Exercise brief:
Every line with the word "empty" in it should be extracted from the data that follows.
#### Given data
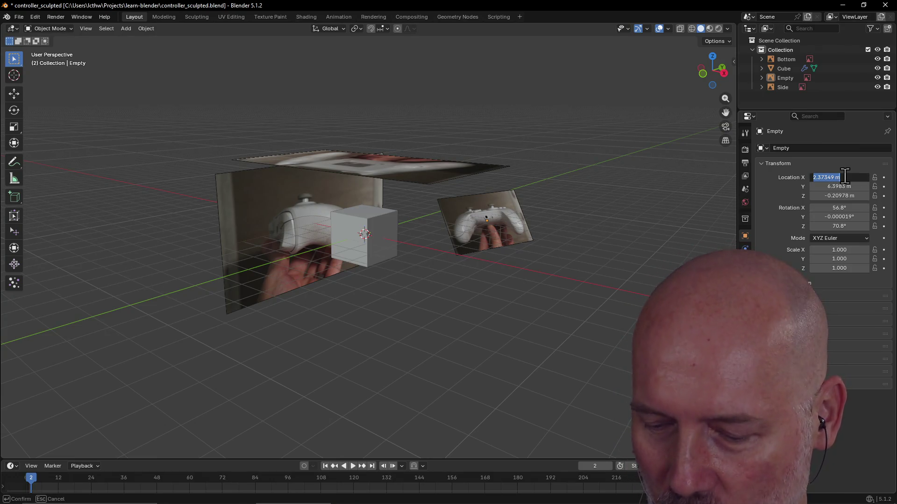
pyautogui.write('0')
pyautogui.press('Return')
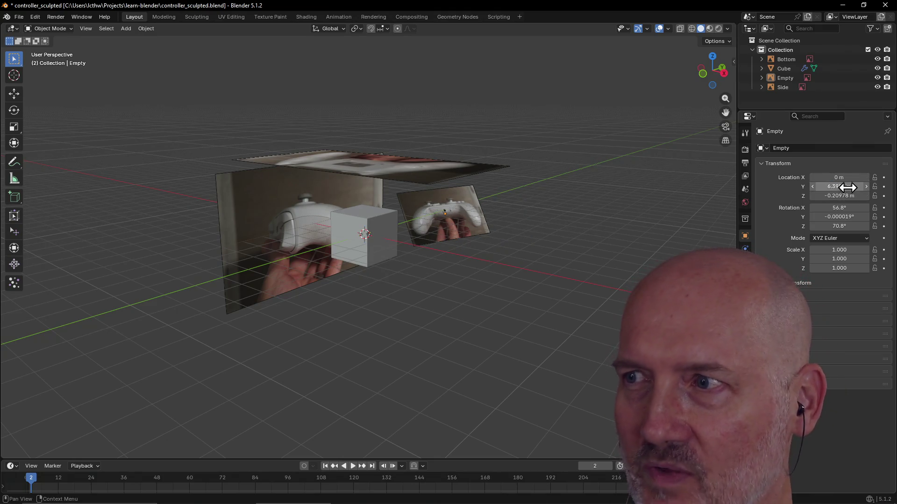
pyautogui.click(841, 187)
pyautogui.write('0')
pyautogui.press('Return')
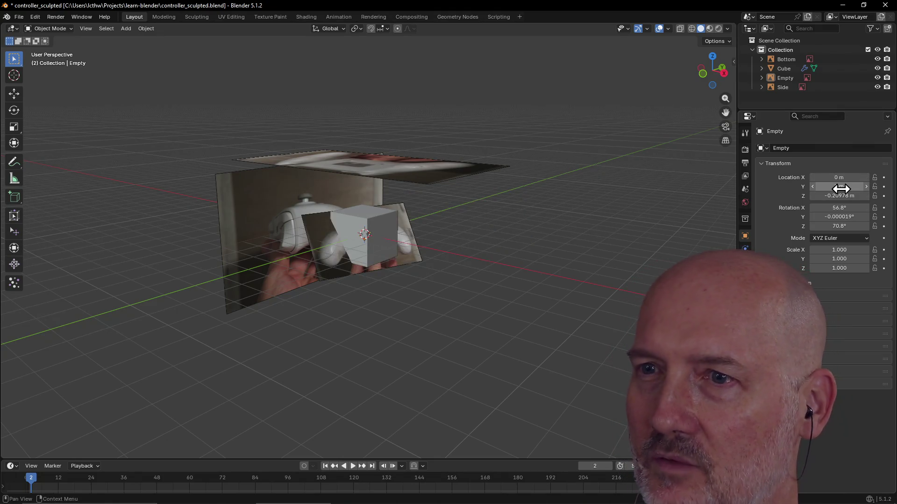
pyautogui.click(841, 196)
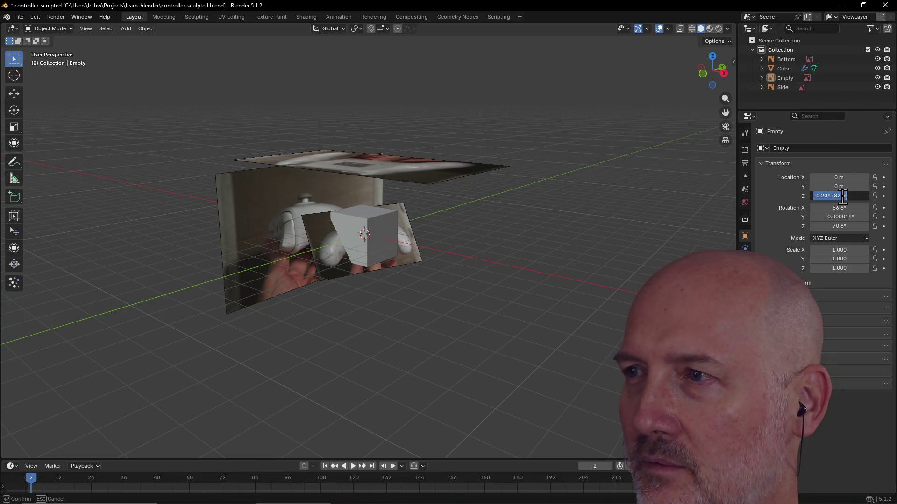
pyautogui.write('0')
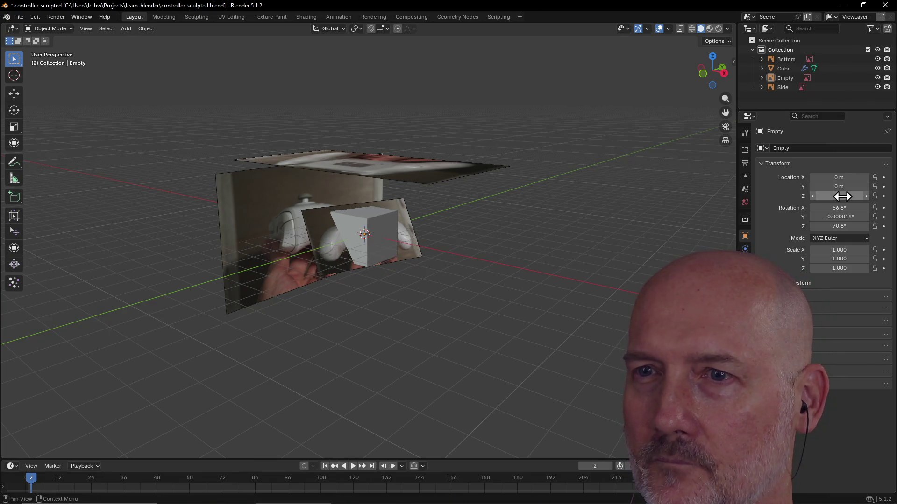
pyautogui.press('Return')
# Step: Set the empty's rotation to 90° X, 0° Y, 90° Z and view it from the front
pyautogui.click(843, 207)
pyautogui.write('90')
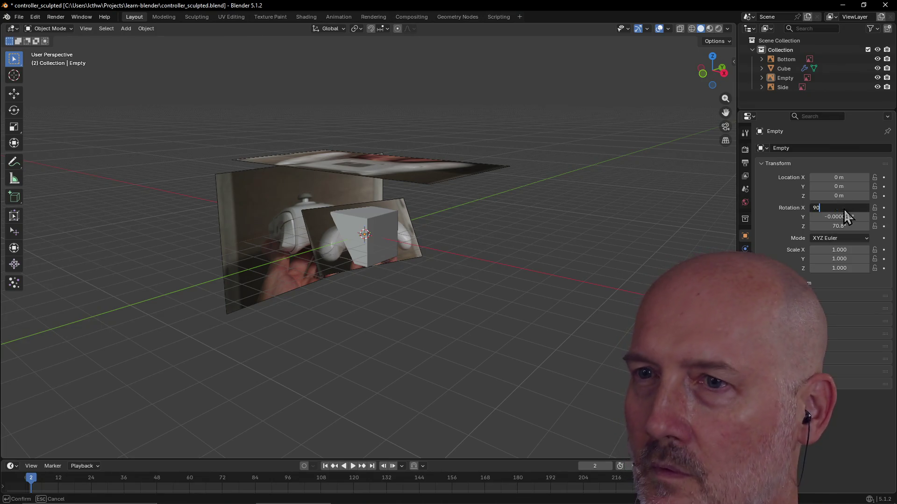
pyautogui.press('Return')
pyautogui.click(845, 217)
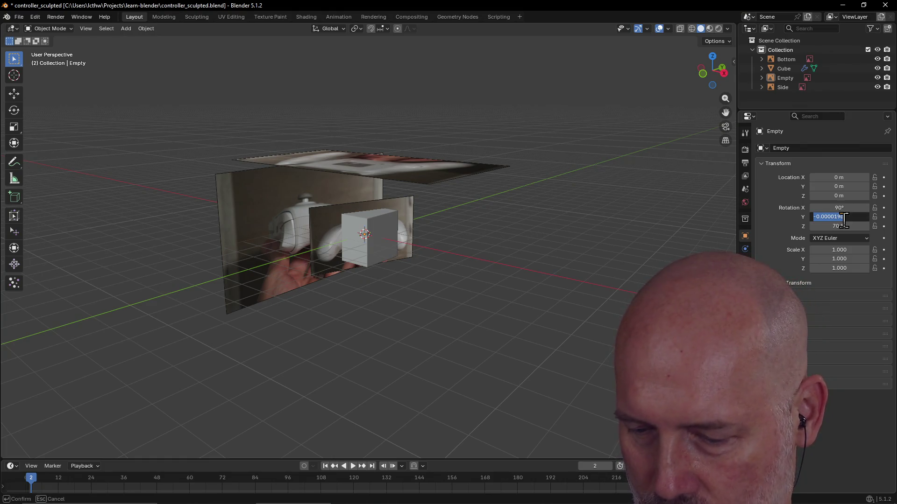
pyautogui.press('Return')
pyautogui.click(841, 226)
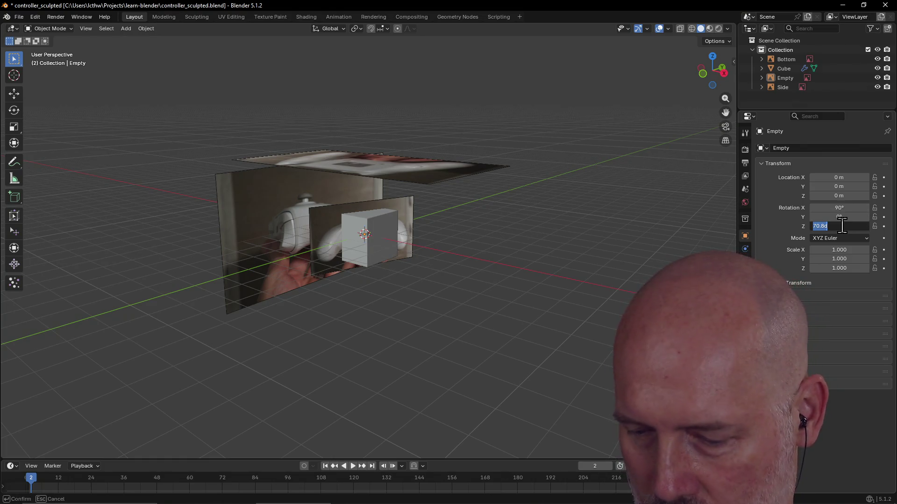
pyautogui.write('90')
pyautogui.press('Return')
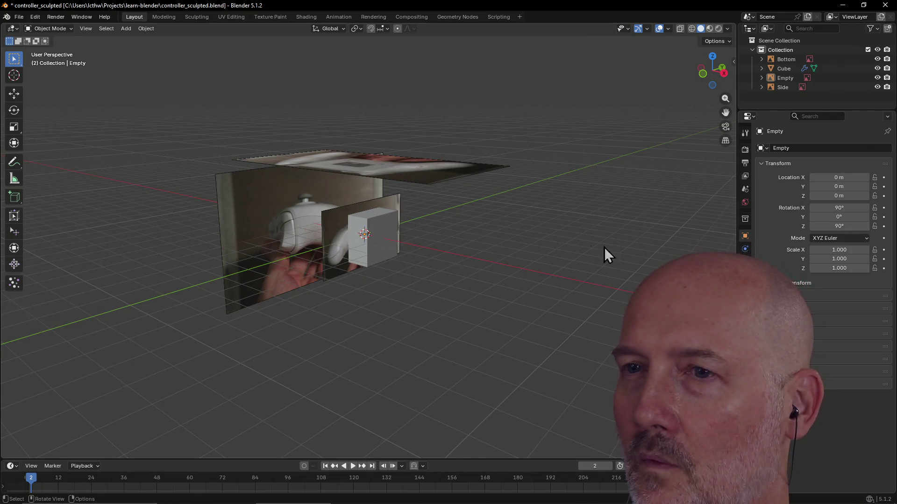
pyautogui.press('grave')
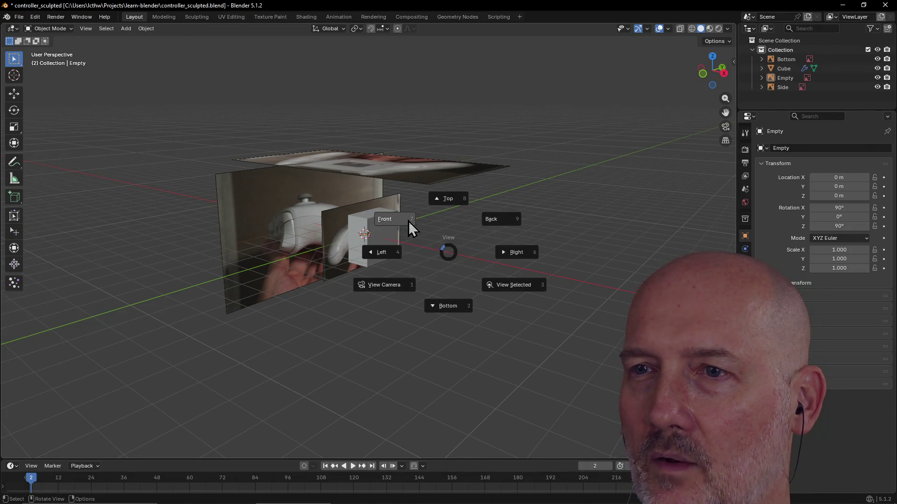
pyautogui.click(408, 220)
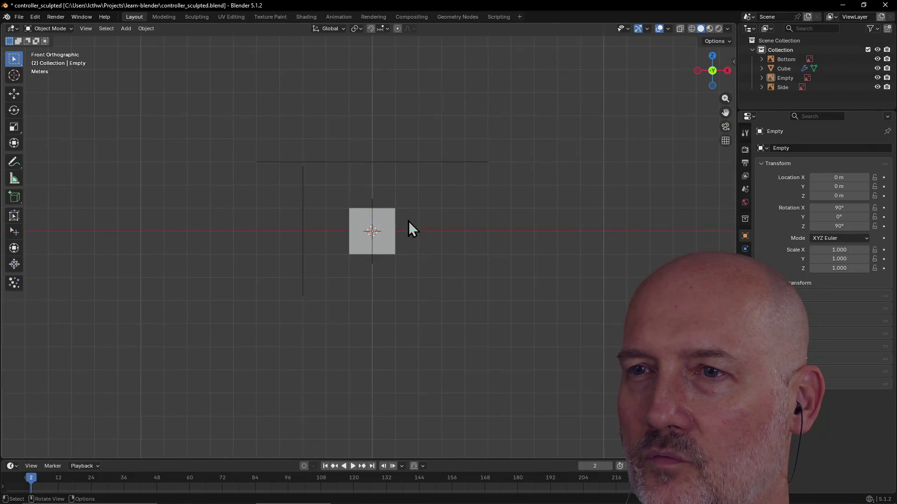
# Step: Correct the rotation to 90° X, 0° Y, 180° Z so the controller faces front
pyautogui.click(846, 209)
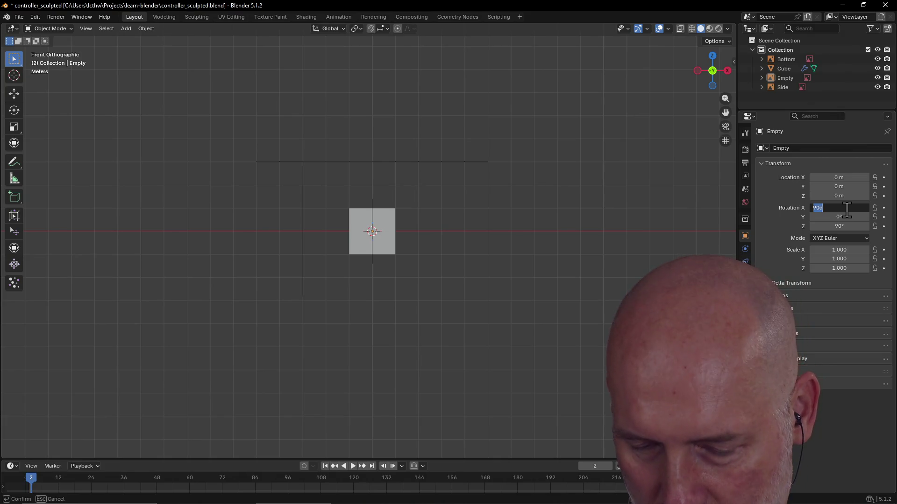
pyautogui.write('0')
pyautogui.press('Return')
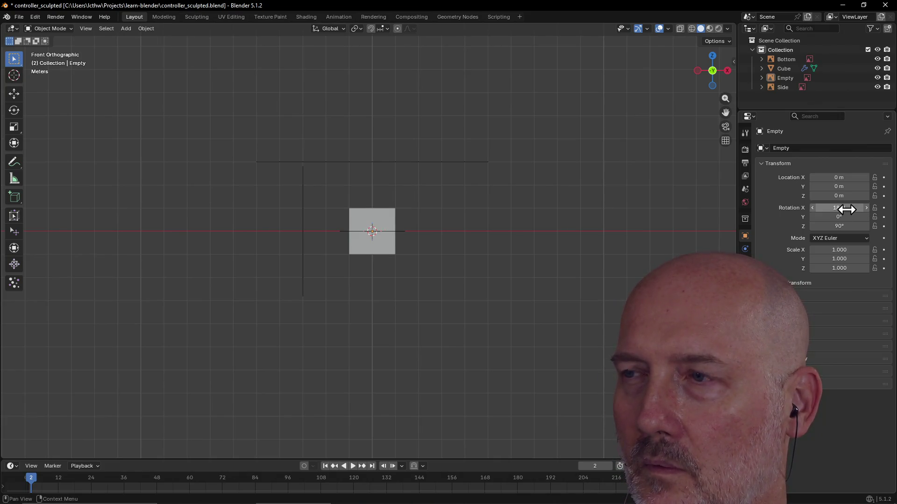
pyautogui.click(847, 209)
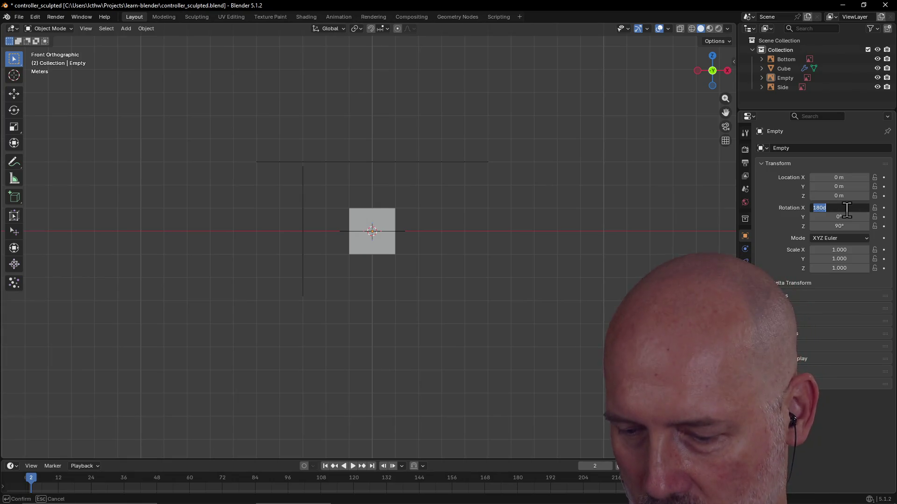
pyautogui.write('0')
pyautogui.press('Return')
pyautogui.click(841, 217)
pyautogui.press('Return')
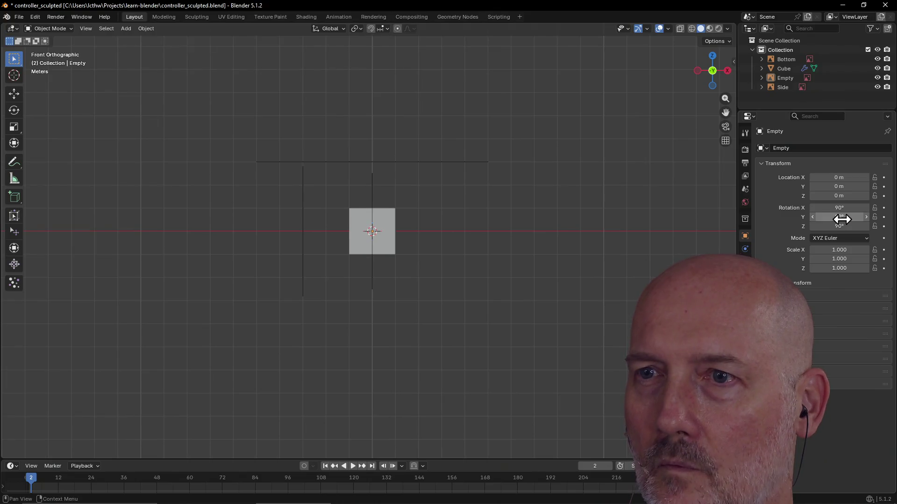
pyautogui.moveTo(842, 219); pyautogui.dragTo(841, 219)
pyautogui.click(841, 227)
pyautogui.write('180')
pyautogui.press('Return')
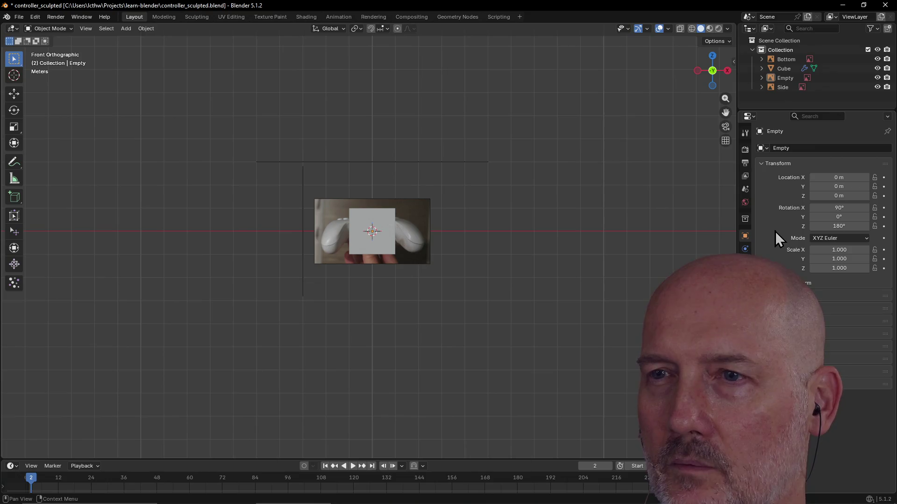
# Step: Scale the empty to 2 in X and Y
pyautogui.click(841, 249)
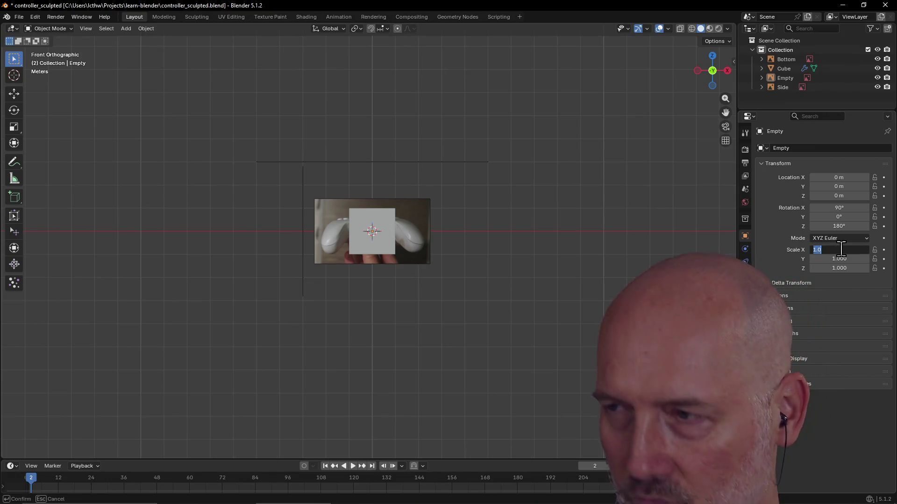
pyautogui.write('2')
pyautogui.press('Return')
pyautogui.click(841, 258)
pyautogui.write('2')
pyautogui.press('Return')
########
Response area:
# Step: Set the empty's rotation to 90° X, 0° Y, 90° Z and view it from the front
# Step: Scale the empty to 2 in X and Y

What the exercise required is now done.